Principalement financé par l’Etat - Le plan, adopté fin 2009 par le Conseil de Paris, est financé à hauteur de quelque 82 millions d’euros par l’Etat, et de 5 millions d’euros par la Ville. Selon le chef du gouvernement, « la vidéoprotection va transformer les métiers de la police et les méthodes de travail ». « C’est un apport fondamental pour la prévention de la délinquance », a-t-il dit.
François Fillon, qui était accompagné du ministre de l’Intérieur Claude Guéant, a noté que la vidéosurveillance avait « suscité de la défiance et des oppositions de la part de certains ». « On nous parlait abusivement d’un Big brother, et il évident que personne ne veut cela », a-t-il enchaîné.

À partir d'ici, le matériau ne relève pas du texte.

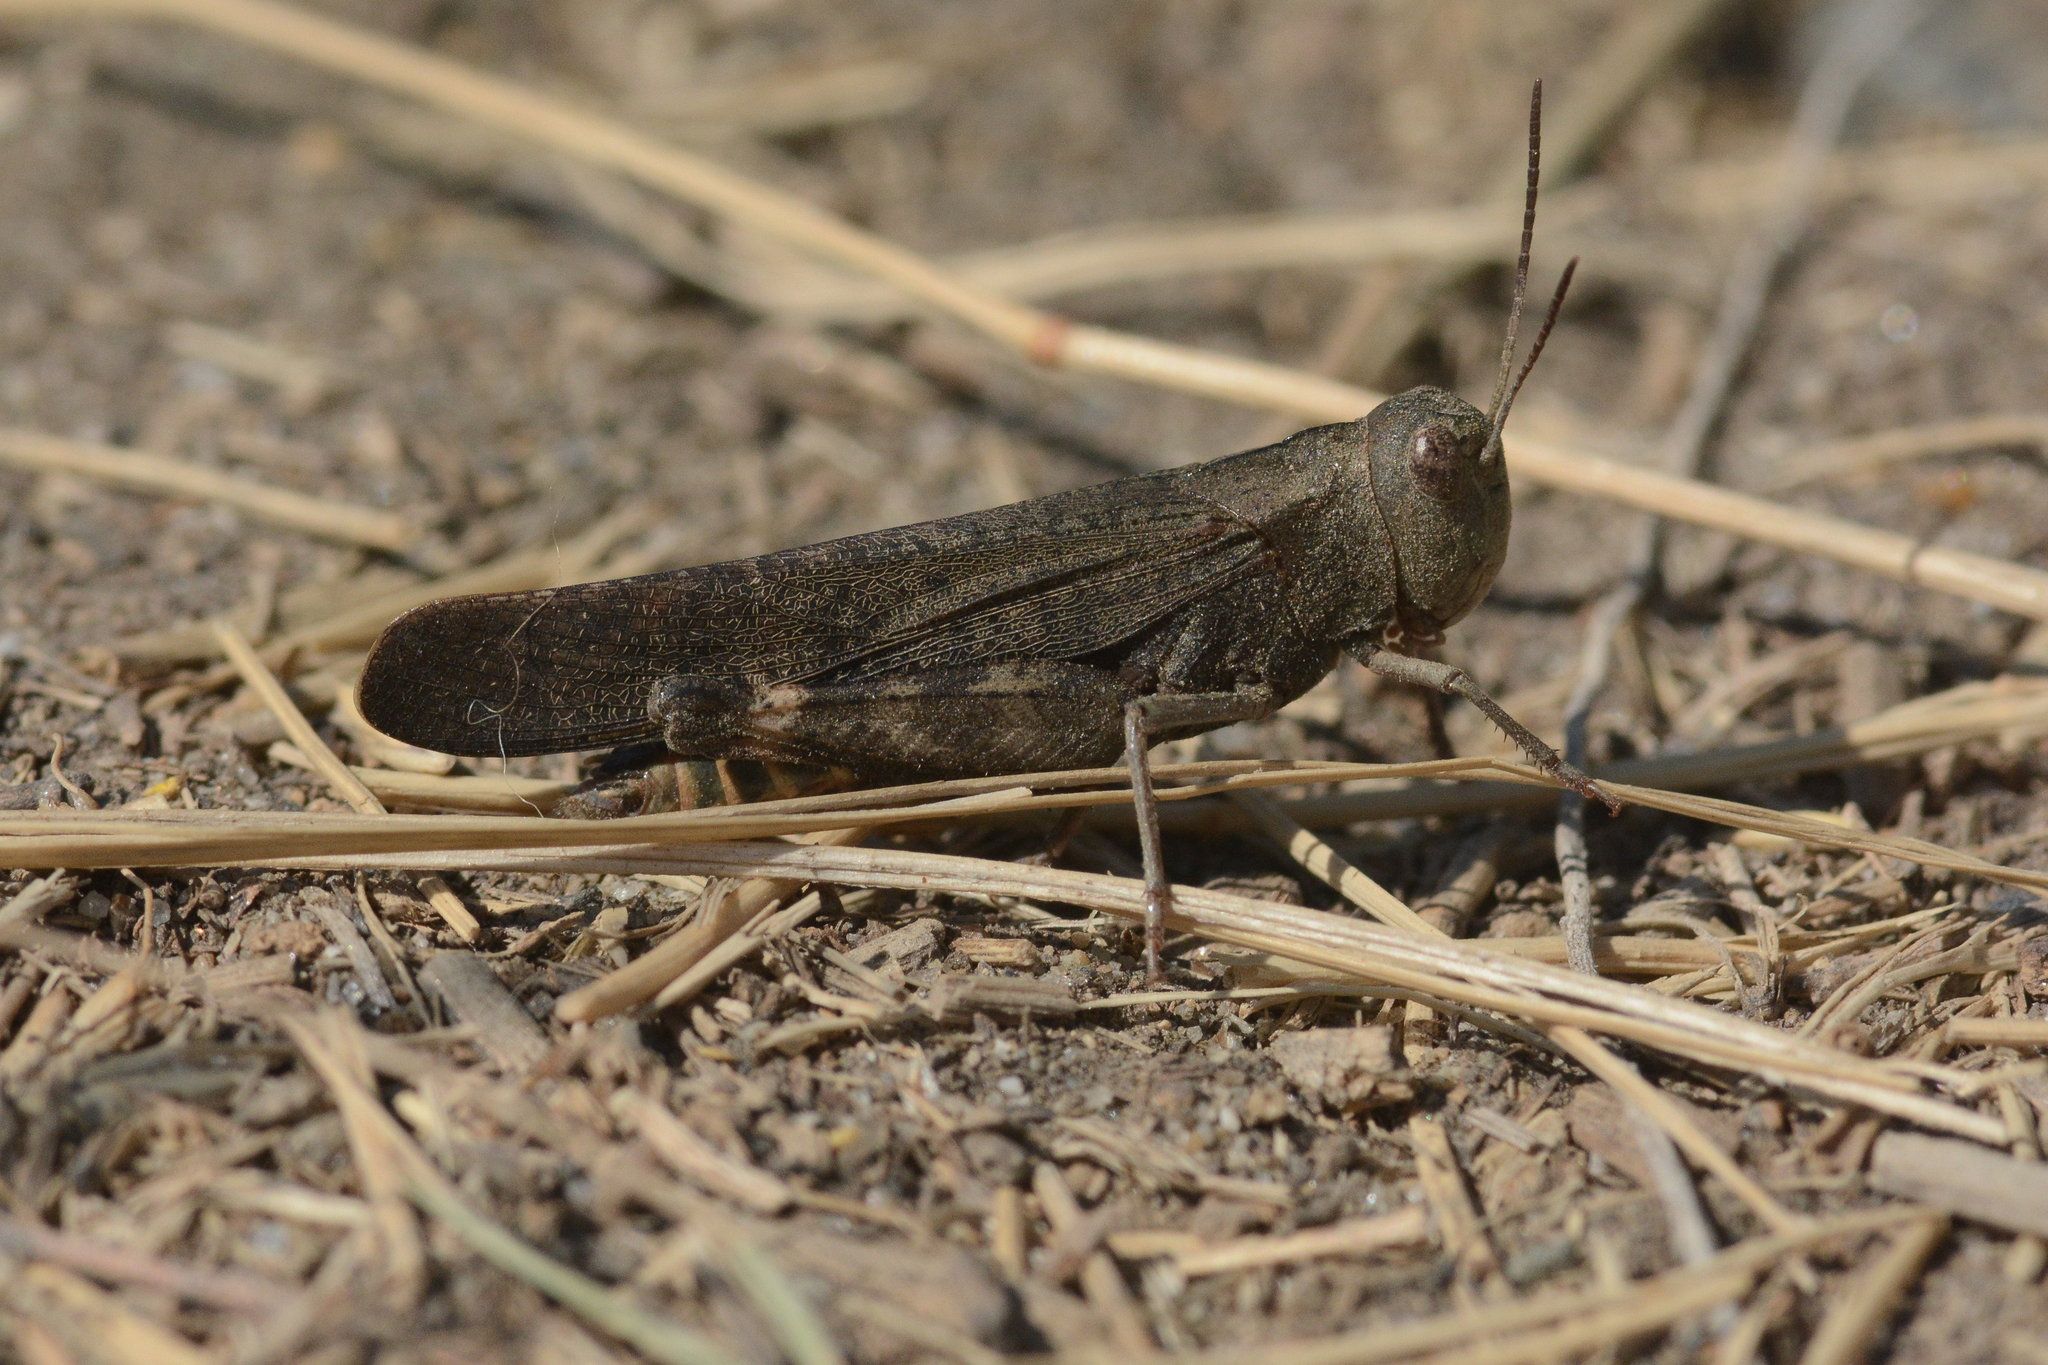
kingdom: Animalia
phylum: Arthropoda
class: Insecta
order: Orthoptera
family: Acrididae
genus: Arphia
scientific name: Arphia pseudo-nietana
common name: Red-winged grasshopper
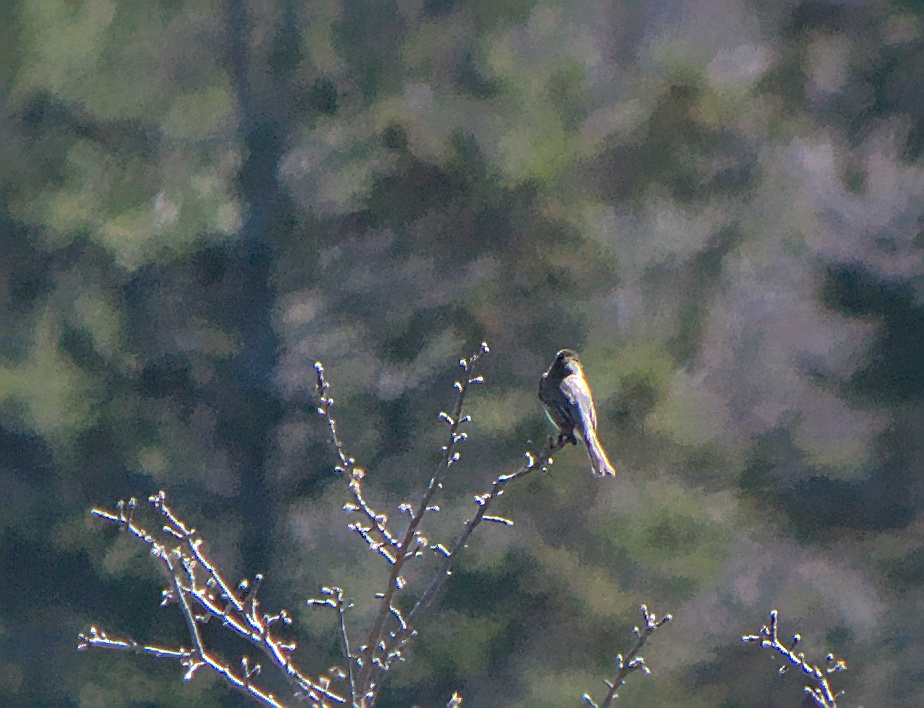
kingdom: Animalia
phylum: Chordata
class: Aves
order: Passeriformes
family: Tyrannidae
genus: Sayornis
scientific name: Sayornis phoebe
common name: Eastern phoebe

Charte éthique - M. Fillon a en outre signalé que la préfecture de police avait « défini une charte éthique », et qu’un comité d’éthique avait été créé. « Aucun abus ne sera toléré dans l’utilisation des images », a-t-il avancé, sous les yeux de représentants du maire PS de Paris, Bertrand Delanoë.
La majorité municipale est divisée sur la question de la vidéosurveillance : si le PS est pour, les Verts y sont eux opposés.